The authors have recently demonstrated(15) manually controlled cell sorting at a rate of about 3000 cells per hour. By automating the cell recognition and switching, throughputs of 100 000 cells per hour are easily achievable.
It has recently been shown that cells can be encapsulated in aqueous droplets submerged in microfluidic channels filled with oil, isolating the cells from the surrounding environment in picolitre-volume ‘beakers’(6). The encapsulation of cells in droplets can easily be integrated before the cells flow into the FAST microbeam, and the cells can be irradiated in the droplets as they flow past the microbeam. This technology has profound impacts on single-cell microbeams, because factors secreted by the cell during irradiation can be captured in a small volume and studied. Also, two or more cells can be encapsulated within the same droplet, one of which can be irradiated and kept in close proximity to the other cells. It is expected that, the bystander signal will be enhanced, due to the close proximity of the cells and the inability of secreted factors to diffuse away.

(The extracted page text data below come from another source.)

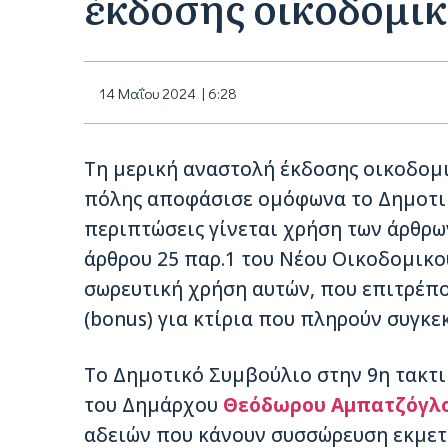
έκδοσης οικοδομι
14 Μαΐου 2024 | 6:28
Τη μερική αναστολή έκδοσης οικοδομι
πόλης αποφάσισε ομόφωνα το Δημοτ
περιπτώσεις γίνεται χρήση των άρθρων 
άρθρου 25 παρ.1 του Νέου Οικοδομικο
σωρευτική χρήση αυτών, που επιτρέπ
(bonus) για κτίρια που πληρούν συγκε
Το Δημοτικό Συμβούλιο στην 9η τακτι
του Δημάρχου
Θεόδωρου Αμπατζόγλ
αδειών που κάνουν συσσώρευση εκμετ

This study presents the preliminary design and testing of a novel microbeam technology under development at RARAF—the FAST microbeam. In this system, cells undergo controlled fluidic transport at rates of 1–10 mm s−1 along a 200-μm-wide/20-μm-thick microfluidic channel intersecting the microbeam path. Cells are imaged and tracked in real-time, and dynamically targeted, using a magnetic Point and Shoot system. With the proposed FAST system, this study expects to reach a throughput of 100 000 cells per hour, which will allow increasing the throughput of microbeam experiments by at least one order of magnitude.
This work was supported by the national institute of biomedical imaging and bioengineering (NIH/NIBIB, grant #5P41EB002033).